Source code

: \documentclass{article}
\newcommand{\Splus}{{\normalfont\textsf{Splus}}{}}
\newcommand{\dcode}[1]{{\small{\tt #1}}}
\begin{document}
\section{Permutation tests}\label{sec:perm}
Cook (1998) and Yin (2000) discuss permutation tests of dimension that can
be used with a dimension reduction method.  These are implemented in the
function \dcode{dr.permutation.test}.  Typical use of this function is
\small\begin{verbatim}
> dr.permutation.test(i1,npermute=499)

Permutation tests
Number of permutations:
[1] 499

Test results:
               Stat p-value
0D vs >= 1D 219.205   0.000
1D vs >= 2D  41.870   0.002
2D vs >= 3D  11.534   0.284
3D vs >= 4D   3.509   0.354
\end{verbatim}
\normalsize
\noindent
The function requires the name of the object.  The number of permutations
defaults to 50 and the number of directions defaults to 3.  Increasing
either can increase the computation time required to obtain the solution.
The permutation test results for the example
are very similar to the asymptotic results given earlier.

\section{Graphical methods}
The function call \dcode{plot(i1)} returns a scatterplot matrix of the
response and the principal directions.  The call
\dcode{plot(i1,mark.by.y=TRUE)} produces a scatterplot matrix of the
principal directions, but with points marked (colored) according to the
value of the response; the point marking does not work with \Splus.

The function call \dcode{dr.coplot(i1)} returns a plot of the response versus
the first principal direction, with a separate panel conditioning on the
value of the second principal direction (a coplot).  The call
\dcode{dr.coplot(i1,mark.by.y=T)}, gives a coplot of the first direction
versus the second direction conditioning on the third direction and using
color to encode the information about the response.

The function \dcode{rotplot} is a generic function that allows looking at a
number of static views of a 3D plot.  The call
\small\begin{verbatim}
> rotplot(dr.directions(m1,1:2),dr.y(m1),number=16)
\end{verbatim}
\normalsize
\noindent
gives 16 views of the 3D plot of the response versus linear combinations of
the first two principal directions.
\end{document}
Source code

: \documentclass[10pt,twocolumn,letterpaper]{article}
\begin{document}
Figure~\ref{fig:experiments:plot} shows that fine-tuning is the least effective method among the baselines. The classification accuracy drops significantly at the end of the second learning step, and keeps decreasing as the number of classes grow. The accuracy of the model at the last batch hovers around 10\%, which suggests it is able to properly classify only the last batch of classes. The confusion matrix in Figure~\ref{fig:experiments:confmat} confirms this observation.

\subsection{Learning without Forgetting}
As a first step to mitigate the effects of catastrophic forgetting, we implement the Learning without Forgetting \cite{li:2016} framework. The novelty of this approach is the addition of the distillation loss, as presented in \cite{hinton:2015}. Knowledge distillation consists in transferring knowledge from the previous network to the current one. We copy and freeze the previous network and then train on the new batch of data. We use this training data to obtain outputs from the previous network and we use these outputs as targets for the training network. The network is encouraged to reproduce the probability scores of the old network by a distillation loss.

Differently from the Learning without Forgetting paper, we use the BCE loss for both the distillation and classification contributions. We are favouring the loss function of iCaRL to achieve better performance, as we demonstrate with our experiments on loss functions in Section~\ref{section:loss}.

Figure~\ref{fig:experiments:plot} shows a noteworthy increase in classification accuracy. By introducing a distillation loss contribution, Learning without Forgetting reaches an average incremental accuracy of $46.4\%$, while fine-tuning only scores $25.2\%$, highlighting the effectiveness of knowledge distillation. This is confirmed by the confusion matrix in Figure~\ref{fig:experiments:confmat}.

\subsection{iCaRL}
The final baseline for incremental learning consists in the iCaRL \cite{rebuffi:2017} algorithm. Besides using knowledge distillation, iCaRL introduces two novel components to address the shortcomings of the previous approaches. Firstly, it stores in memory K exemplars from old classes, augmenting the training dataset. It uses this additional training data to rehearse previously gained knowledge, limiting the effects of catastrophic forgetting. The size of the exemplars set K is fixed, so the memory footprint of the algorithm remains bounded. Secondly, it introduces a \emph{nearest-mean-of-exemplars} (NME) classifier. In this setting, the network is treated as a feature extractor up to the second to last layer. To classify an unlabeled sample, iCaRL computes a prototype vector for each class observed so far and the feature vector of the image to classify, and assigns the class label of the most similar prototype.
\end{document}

========================================

_PROBLEM REQUIREMENTS:_ Your reply should repeat the entries above in full, with every character intact.

_ANSWER TO THE PROBLEM:_
Source code

: \documentclass{article}
\newcommand{\Splus}{{\normalfont\textsf{Splus}}{}}
\newcommand{\dcode}[1]{{\small{\tt #1}}}
\begin{document}
\section{Permutation tests}\label{sec:perm}
Cook (1998) and Yin (2000) discuss permutation tests of dimension that can
be used with a dimension reduction method.  These are implemented in the
function \dcode{dr.permutation.test}.  Typical use of this function is
\small\begin{verbatim}
> dr.permutation.test(i1,npermute=499)

Permutation tests
Number of permutations:
[1] 499

Test results:
               Stat p-value
0D vs >= 1D 219.205   0.000
1D vs >= 2D  41.870   0.002
2D vs >= 3D  11.534   0.284
3D vs >= 4D   3.509   0.354
\end{verbatim}
\normalsize
\noindent
The function requires the name of the object.  The number of permutations
defaults to 50 and the number of directions defaults to 3.  Increasing
either can increase the computation time required to obtain the solution.
The permutation test results for the example
are very similar to the asymptotic results given earlier.

\section{Graphical methods}
The function call \dcode{plot(i1)} returns a scatterplot matrix of the
response and the principal directions.  The call
\dcode{plot(i1,mark.by.y=TRUE)} produces a scatterplot matrix of the
principal directions, but with points marked (colored) according to the
value of the response; the point marking does not work with \Splus.

The function call \dcode{dr.coplot(i1)} returns a plot of the response versus
the first principal direction, with a separate panel conditioning on the
value of the second principal direction (a coplot).  The call
\dcode{dr.coplot(i1,mark.by.y=T)}, gives a coplot of the first direction
versus the second direction conditioning on the third direction and using
color to encode the information about the response.

The function \dcode{rotplot} is a generic function that allows looking at a
number of static views of a 3D plot.  The call
\small\begin{verbatim}
> rotplot(dr.directions(m1,1:2),dr.y(m1),number=16)
\end{verbatim}
\normalsize
\noindent
gives 16 views of the 3D plot of the response versus linear combinations of
the first two principal directions.
\end{document}
Source code

: \documentclass[10pt,twocolumn,letterpaper]{article}
\begin{document}
Figure~\ref{fig:experiments:plot} shows that fine-tuning is the least effective method among the baselines. The classification accuracy drops significantly at the end of the second learning step, and keeps decreasing as the number of classes grow. The accuracy of the model at the last batch hovers around 10\%, which suggests it is able to properly classify only the last batch of classes. The confusion matrix in Figure~\ref{fig:experiments:confmat} confirms this observation.

\subsection{Learning without Forgetting}
As a first step to mitigate the effects of catastrophic forgetting, we implement the Learning without Forgetting \cite{li:2016} framework. The novelty of this approach is the addition of the distillation loss, as presented in \cite{hinton:2015}. Knowledge distillation consists in transferring knowledge from the previous network to the current one. We copy and freeze the previous network and then train on the new batch of data. We use this training data to obtain outputs from the previous network and we use these outputs as targets for the training network. The network is encouraged to reproduce the probability scores of the old network by a distillation loss.

Differently from the Learning without Forgetting paper, we use the BCE loss for both the distillation and classification contributions. We are favouring the loss function of iCaRL to achieve better performance, as we demonstrate with our experiments on loss functions in Section~\ref{section:loss}.

Figure~\ref{fig:experiments:plot} shows a noteworthy increase in classification accuracy. By introducing a distillation loss contribution, Learning without Forgetting reaches an average incremental accuracy of $46.4\%$, while fine-tuning only scores $25.2\%$, highlighting the effectiveness of knowledge distillation. This is confirmed by the confusion matrix in Figure~\ref{fig:experiments:confmat}.

\subsection{iCaRL}
The final baseline for incremental learning consists in the iCaRL \cite{rebuffi:2017} algorithm. Besides using knowledge distillation, iCaRL introduces two novel components to address the shortcomings of the previous approaches. Firstly, it stores in memory K exemplars from old classes, augmenting the training dataset. It uses this additional training data to rehearse previously gained knowledge, limiting the effects of catastrophic forgetting. The size of the exemplars set K is fixed, so the memory footprint of the algorithm remains bounded. Secondly, it introduces a \emph{nearest-mean-of-exemplars} (NME) classifier. In this setting, the network is treated as a feature extractor up to the second to last layer. To classify an unlabeled sample, iCaRL computes a prototype vector for each class observed so far and the feature vector of the image to classify, and assigns the class label of the most similar prototype.
\end{document}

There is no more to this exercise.